## START Records supplied

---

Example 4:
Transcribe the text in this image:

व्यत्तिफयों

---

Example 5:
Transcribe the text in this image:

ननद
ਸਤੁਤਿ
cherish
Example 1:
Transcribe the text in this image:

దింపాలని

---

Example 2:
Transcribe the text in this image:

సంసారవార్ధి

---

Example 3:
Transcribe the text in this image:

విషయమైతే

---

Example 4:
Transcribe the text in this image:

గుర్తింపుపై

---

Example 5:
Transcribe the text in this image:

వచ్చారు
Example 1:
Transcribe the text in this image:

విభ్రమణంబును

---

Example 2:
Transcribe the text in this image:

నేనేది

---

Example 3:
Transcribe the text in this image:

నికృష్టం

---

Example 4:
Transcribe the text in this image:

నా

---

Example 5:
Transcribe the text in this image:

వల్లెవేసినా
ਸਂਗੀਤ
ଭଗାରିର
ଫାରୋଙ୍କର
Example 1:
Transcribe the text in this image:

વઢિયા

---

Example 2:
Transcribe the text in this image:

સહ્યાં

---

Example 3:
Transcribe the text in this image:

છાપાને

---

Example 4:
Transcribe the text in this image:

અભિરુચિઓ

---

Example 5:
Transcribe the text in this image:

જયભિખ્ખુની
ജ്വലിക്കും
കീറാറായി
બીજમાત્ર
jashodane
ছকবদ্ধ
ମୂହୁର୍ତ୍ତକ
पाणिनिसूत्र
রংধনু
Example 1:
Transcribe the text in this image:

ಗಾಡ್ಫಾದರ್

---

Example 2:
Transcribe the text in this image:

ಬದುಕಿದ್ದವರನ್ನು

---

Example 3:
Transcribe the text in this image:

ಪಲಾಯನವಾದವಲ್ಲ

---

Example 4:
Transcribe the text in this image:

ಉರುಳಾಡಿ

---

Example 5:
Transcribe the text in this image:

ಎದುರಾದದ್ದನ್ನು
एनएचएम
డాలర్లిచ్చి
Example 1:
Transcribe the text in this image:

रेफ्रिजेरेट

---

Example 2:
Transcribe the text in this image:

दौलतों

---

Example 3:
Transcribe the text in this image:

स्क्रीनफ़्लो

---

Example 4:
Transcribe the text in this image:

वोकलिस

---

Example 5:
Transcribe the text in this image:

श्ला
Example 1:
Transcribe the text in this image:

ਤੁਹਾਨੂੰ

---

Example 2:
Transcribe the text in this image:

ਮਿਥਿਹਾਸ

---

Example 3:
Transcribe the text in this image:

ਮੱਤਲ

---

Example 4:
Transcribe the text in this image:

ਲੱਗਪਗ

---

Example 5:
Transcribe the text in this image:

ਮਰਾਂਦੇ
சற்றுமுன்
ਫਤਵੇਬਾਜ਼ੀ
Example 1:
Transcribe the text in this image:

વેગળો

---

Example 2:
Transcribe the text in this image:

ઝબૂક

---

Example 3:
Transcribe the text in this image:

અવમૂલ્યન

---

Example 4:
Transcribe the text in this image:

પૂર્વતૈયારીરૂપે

## END Records supplied

Reproduce each line of the records above character for character, keeping them all in their original order.

--- Exercise output ---
---

Example 4:
Transcribe the text in this image:

व्यत्तिफयों

---

Example 5:
Transcribe the text in this image:

ननद
ਸਤੁਤਿ
cherish
Example 1:
Transcribe the text in this image:

దింపాలని

---

Example 2:
Transcribe the text in this image:

సంసారవార్ధి

---

Example 3:
Transcribe the text in this image:

విషయమైతే

---

Example 4:
Transcribe the text in this image:

గుర్తింపుపై

---

Example 5:
Transcribe the text in this image:

వచ్చారు
Example 1:
Transcribe the text in this image:

విభ్రమణంబును

---

Example 2:
Transcribe the text in this image:

నేనేది

---

Example 3:
Transcribe the text in this image:

నికృష్టం

---

Example 4:
Transcribe the text in this image:

నా

---

Example 5:
Transcribe the text in this image:

వల్లెవేసినా
ਸਂਗੀਤ
ଭଗାରିର
ଫାରୋଙ୍କର
Example 1:
Transcribe the text in this image:

વઢિયા

---

Example 2:
Transcribe the text in this image:

સહ્યાં

---

Example 3:
Transcribe the text in this image:

છાપાને

---

Example 4:
Transcribe the text in this image:

અભિરુચિઓ

---

Example 5:
Transcribe the text in this image:

જયભિખ્ખુની
ജ്വലിക്കും
കീറാറായി
બીજમાત્ર
jashodane
ছকবদ্ধ
ମୂହୁର୍ତ୍ତକ
पाणिनिसूत्र
রংধনু
Example 1:
Transcribe the text in this image:

ಗಾಡ್ಫಾದರ್

---

Example 2:
Transcribe the text in this image:

ಬದುಕಿದ್ದವರನ್ನು

---

Example 3:
Transcribe the text in this image:

ಪಲಾಯನವಾದವಲ್ಲ

---

Example 4:
Transcribe the text in this image:

ಉರುಳಾಡಿ

---

Example 5:
Transcribe the text in this image:

ಎದುರಾದದ್ದನ್ನು
एनएचएम
డాలర్లిచ్చి
Example 1:
Transcribe the text in this image:

रेफ्रिजेरेट

---

Example 2:
Transcribe the text in this image:

दौलतों

---

Example 3:
Transcribe the text in this image:

स्क्रीनफ़्लो

---

Example 4:
Transcribe the text in this image:

वोकलिस

---

Example 5:
Transcribe the text in this image:

श्ला
Example 1:
Transcribe the text in this image:

ਤੁਹਾਨੂੰ

---

Example 2:
Transcribe the text in this image:

ਮਿਥਿਹਾਸ

---

Example 3:
Transcribe the text in this image:

ਮੱਤਲ

---

Example 4:
Transcribe the text in this image:

ਲੱਗਪਗ

---

Example 5:
Transcribe the text in this image:

ਮਰਾਂਦੇ
சற்றுமுன்
ਫਤਵੇਬਾਜ਼ੀ
Example 1:
Transcribe the text in this image:

વેગળો

---

Example 2:
Transcribe the text in this image:

ઝબૂક

---

Example 3:
Transcribe the text in this image:

અવમૂલ્યન

---

Example 4:
Transcribe the text in this image:

પૂર્વતૈયારીરૂપે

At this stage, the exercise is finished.